◆ Task requirements
Only the stretch below from the line holding "left elbow: (463, 257)" through the line holding "neck: (403, 390)" should be restated, word for word and with both ends included; pictures stay out.

◆ Input for this task
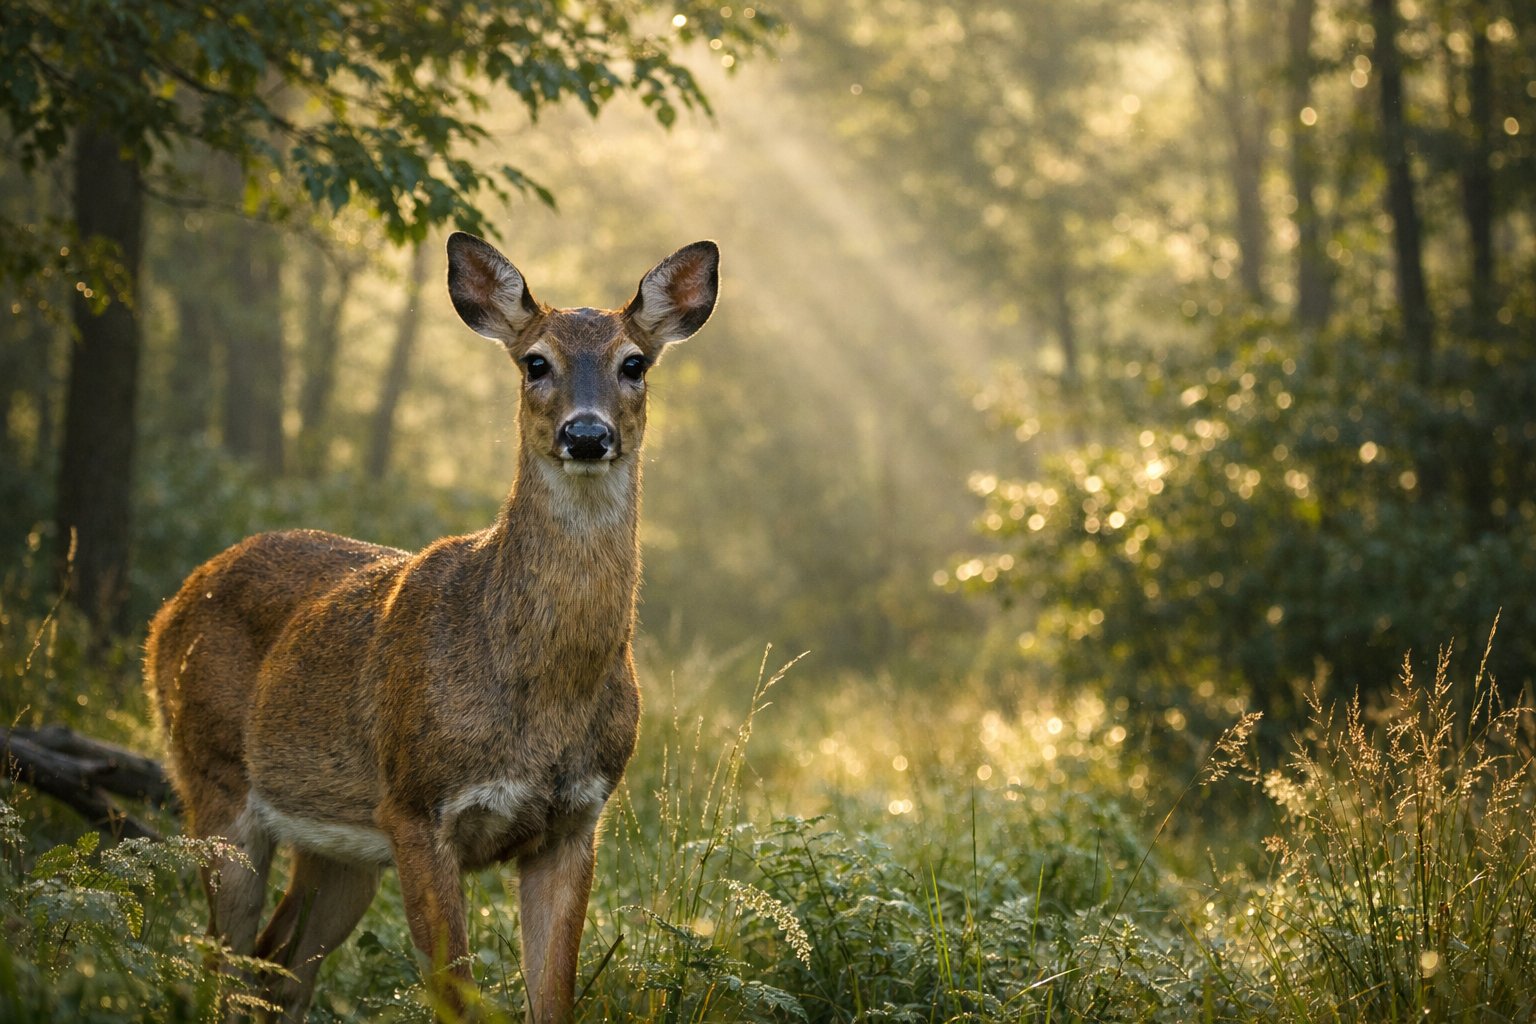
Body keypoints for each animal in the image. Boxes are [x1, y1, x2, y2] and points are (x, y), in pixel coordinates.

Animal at [144, 232, 720, 1022]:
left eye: (634, 362)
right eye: (535, 361)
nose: (586, 433)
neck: (542, 695)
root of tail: (167, 611)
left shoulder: (577, 820)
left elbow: (554, 998)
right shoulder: (418, 806)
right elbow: (458, 993)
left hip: (341, 846)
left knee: (276, 966)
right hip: (214, 777)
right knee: (220, 963)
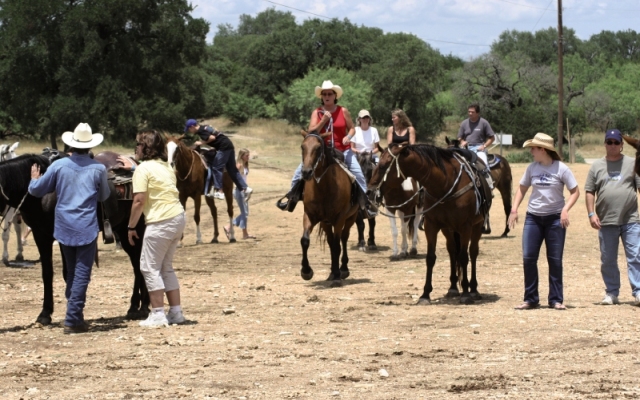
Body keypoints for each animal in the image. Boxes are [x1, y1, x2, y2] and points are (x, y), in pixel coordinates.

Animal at [0, 151, 149, 324]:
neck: (43, 194)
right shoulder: (40, 236)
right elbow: (47, 273)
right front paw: (45, 314)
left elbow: (68, 272)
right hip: (124, 233)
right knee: (136, 263)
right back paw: (135, 307)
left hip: (136, 229)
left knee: (140, 263)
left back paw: (143, 307)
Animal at [298, 130, 358, 284]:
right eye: (302, 147)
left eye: (318, 148)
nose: (306, 172)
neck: (324, 188)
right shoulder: (310, 215)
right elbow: (305, 240)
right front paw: (306, 271)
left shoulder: (339, 218)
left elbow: (337, 245)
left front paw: (337, 274)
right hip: (325, 223)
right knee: (331, 242)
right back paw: (331, 272)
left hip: (350, 218)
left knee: (343, 238)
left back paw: (342, 269)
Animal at [370, 144, 484, 304]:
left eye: (382, 166)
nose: (369, 191)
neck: (445, 184)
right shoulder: (431, 225)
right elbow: (430, 258)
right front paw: (425, 294)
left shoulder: (465, 227)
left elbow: (463, 257)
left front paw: (466, 294)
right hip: (448, 229)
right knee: (452, 251)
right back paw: (453, 288)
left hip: (476, 226)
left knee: (472, 253)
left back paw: (473, 289)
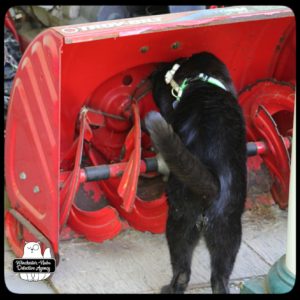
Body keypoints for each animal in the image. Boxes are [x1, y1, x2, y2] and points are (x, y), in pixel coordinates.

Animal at [145, 51, 246, 292]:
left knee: (182, 270)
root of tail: (213, 181)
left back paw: (169, 288)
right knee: (219, 278)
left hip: (180, 220)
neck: (204, 81)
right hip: (228, 231)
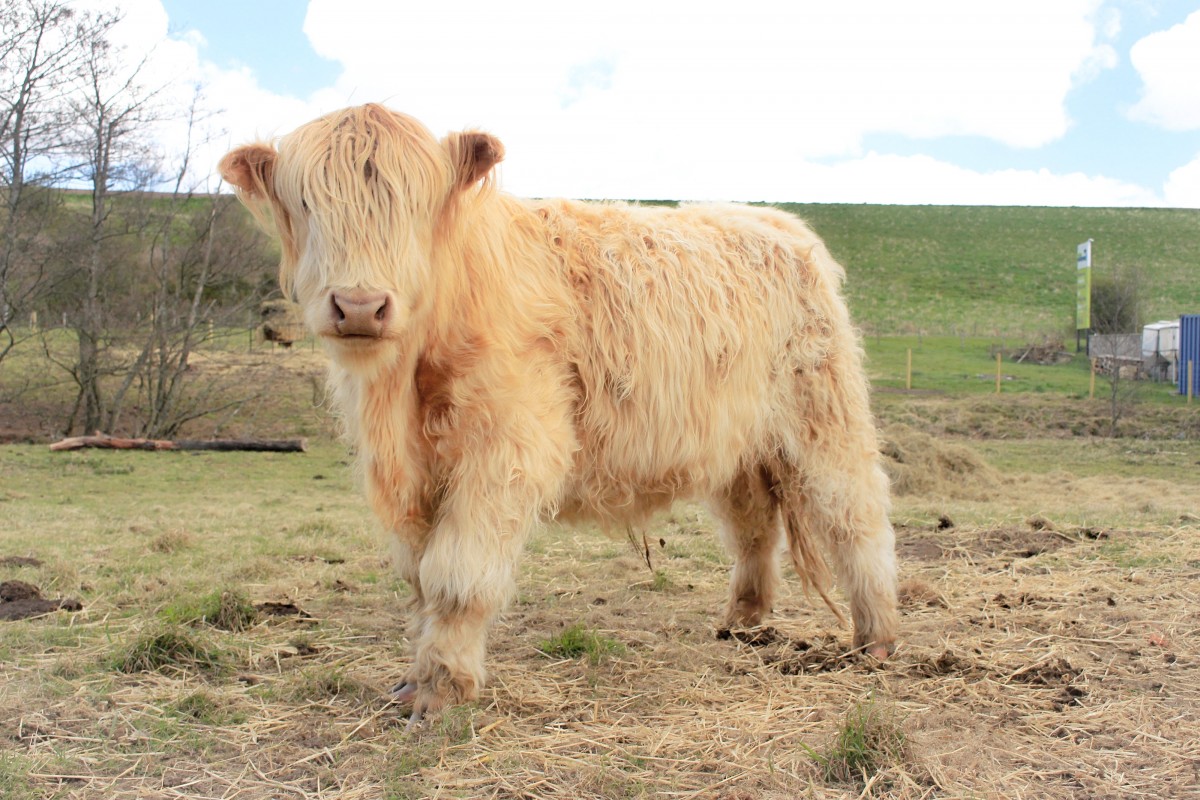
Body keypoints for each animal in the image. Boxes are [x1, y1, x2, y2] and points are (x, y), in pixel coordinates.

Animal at [220, 104, 898, 722]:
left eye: (416, 205)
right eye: (306, 203)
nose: (360, 306)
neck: (403, 390)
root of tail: (777, 220)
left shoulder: (504, 449)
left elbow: (456, 576)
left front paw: (443, 688)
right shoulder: (414, 473)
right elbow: (418, 579)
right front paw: (414, 679)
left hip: (824, 414)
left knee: (856, 515)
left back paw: (877, 637)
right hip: (736, 442)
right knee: (754, 526)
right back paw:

◆ Finished task
left elbow: (463, 257)
left front paw: (466, 294)
right hip: (448, 229)
right knee: (452, 251)
right back paw: (453, 288)
left hip: (476, 226)
left knee: (472, 253)
left back paw: (473, 289)
Body keypoints for each animal in the image. Boxes are [x1, y1, x2, y2] and points are (x, y), in pixel coordinates.

Animal at [145, 51, 246, 292]:
left knee: (182, 270)
root of tail: (213, 181)
left back paw: (169, 288)
right knee: (219, 278)
left hip: (180, 220)
neck: (204, 81)
right hip: (228, 231)
Body keypoints for each animal in the image. Boxes are [x1, y1, x2, y2] and points are (x, y), in pixel coordinates.

Animal at [220, 104, 898, 722]:
left eye: (416, 205)
right eye: (306, 203)
nose: (360, 306)
neck: (403, 390)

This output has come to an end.